2. Trade Terms: The drawee argued that the remitting bank should have been aware "that there was a significant difference between the commercial terms "raw cotton lint" as referred to in an earlier letter of credit document involving [the fraudster], and raw cotton, the commodity sought by the buyer." The appellate court agreed with the trial court that the remitting bank had "no legal obligation" "to know or appreciate the difference between these two trade terms. "The bank is not expected or required to be familiar with or to consider the customs of, or the special meaning or effect given to particular terms in the trade," quoting from Marino Indus. Corp. v. Chase Manhattan Bank N.A., 686 F.2d 112, 115 (2d Cir. 1982). 3. Collection, Duty of Remitting Bank to Drawee: The drawee argued that the remitting bank had breached its duties of good faith to it. Noting that there was no evidence to suggest that the remitting bank had not acted in good faith, the appellate court also recited URC322 Article 15 to the effect that "moreover, banks similarly situated to [the remitting bank] in this arrangement are not responsible for the "form, sufficiency, accuracy, genuineness, falsification, or legal effect of any documents" reflecting the underlying agreement between the seller and buyer. 4. Collection, Standard of Care: The appellate court noted that the duty of the remitting bank to the drawee was that of reasonable care and similar to the standard mandated in UCC Article 4 with respect to documentary collections.

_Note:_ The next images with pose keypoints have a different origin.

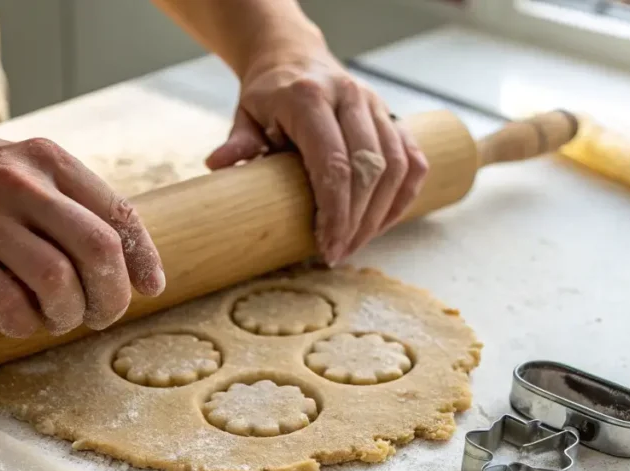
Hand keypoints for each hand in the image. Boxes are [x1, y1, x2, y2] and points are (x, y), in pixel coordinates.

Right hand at [0, 133, 165, 336]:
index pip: (118, 213)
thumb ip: (64, 200)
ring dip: (68, 315)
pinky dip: (26, 324)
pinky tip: (20, 321)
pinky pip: (10, 305)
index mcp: (46, 160)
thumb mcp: (15, 167)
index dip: (143, 259)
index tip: (151, 288)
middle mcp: (21, 183)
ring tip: (57, 320)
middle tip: (103, 316)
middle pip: (98, 250)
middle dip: (113, 296)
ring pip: (59, 283)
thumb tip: (122, 255)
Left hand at [207, 44, 428, 265]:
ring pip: (397, 166)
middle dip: (357, 221)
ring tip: (356, 244)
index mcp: (309, 97)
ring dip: (380, 214)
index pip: (334, 162)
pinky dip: (403, 196)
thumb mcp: (246, 116)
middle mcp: (350, 97)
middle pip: (370, 168)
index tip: (326, 246)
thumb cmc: (268, 96)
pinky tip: (382, 222)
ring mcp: (376, 104)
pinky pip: (413, 160)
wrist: (294, 58)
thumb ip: (237, 143)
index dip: (335, 211)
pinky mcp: (392, 116)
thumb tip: (216, 165)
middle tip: (339, 253)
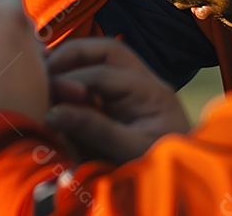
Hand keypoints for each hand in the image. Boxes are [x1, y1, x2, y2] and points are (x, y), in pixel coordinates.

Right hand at [44, 38, 190, 163]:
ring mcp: (137, 89)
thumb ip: (95, 130)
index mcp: (152, 92)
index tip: (50, 92)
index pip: (107, 72)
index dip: (75, 79)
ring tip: (45, 71)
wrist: (188, 181)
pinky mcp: (126, 101)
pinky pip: (101, 76)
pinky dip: (78, 75)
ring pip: (105, 58)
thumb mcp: (130, 152)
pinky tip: (57, 85)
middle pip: (108, 50)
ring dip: (75, 61)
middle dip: (74, 54)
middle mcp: (146, 82)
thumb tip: (53, 113)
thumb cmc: (163, 167)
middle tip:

The appellate court noted that "Exercising reasonable care as the remitting bank in this case does not mandate inquiry as to the bona fides of the documents involved beyond facial examination thereof."

Comment: The decision in this case is eminently correct. The opinion, however, contains several nuances that are somewhat unpolished and could be subject to misinterpretation.

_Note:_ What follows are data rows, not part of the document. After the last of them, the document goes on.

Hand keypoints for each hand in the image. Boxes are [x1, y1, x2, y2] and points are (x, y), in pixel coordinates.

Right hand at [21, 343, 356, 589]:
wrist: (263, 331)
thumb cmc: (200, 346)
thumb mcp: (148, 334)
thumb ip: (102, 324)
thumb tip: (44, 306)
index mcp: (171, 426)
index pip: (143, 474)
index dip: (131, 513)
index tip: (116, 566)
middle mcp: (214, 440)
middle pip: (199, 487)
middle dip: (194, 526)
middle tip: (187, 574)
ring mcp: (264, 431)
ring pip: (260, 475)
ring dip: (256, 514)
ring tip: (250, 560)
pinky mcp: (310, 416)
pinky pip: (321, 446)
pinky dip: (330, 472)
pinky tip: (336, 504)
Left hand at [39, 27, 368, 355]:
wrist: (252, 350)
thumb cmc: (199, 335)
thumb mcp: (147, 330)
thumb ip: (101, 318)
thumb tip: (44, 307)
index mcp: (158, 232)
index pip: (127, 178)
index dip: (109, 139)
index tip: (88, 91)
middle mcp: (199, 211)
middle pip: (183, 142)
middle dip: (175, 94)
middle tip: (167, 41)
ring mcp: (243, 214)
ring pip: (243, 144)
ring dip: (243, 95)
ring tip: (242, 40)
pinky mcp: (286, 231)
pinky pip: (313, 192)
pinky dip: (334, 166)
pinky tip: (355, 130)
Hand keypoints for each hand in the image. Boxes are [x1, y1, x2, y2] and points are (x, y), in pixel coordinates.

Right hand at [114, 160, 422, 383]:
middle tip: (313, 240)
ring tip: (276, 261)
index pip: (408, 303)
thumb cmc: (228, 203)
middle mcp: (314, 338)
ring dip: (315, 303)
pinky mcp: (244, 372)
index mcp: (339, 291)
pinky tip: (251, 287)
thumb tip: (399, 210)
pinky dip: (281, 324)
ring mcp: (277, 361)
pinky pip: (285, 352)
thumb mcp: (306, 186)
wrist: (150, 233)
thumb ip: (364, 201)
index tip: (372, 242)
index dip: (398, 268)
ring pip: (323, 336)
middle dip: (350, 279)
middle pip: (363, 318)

1. While the court is correct that banks in collections are not responsible for trade terms, it does not go far enough. Moreover, it cites a LC case to support that proposition. Collections are significantly different from LC transactions, as this decision so properly recognizes. One difference is that in LC transactions banks must examine the documents. Therefore, it is necessary to have a rule that banks are not responsible for the meaning of technical trade terms. There would be no authority for that proposition with respect to collections-which is probably why the court cited an LC case. In a collection, the bank would never even notice the trade term because it does not examine the documents at all. The subsequent citation of URC322 Article 15 to the effect that banks are not responsible for the genuineness of documents could reinforce this impression. To be sure, they are not responsible for the genuineness of documents. Even more, they are not responsible for examining anything beyond the collection order 2001 LC CASE SUMMARIES

2. The court, probably taking its cue from the attorneys who should have known better, refers to the remitting bank as a "collecting bank". URC322 General Provision B2 defines a "collecting bank" as "any bank other than the remitting bank, involved in processing a collection order."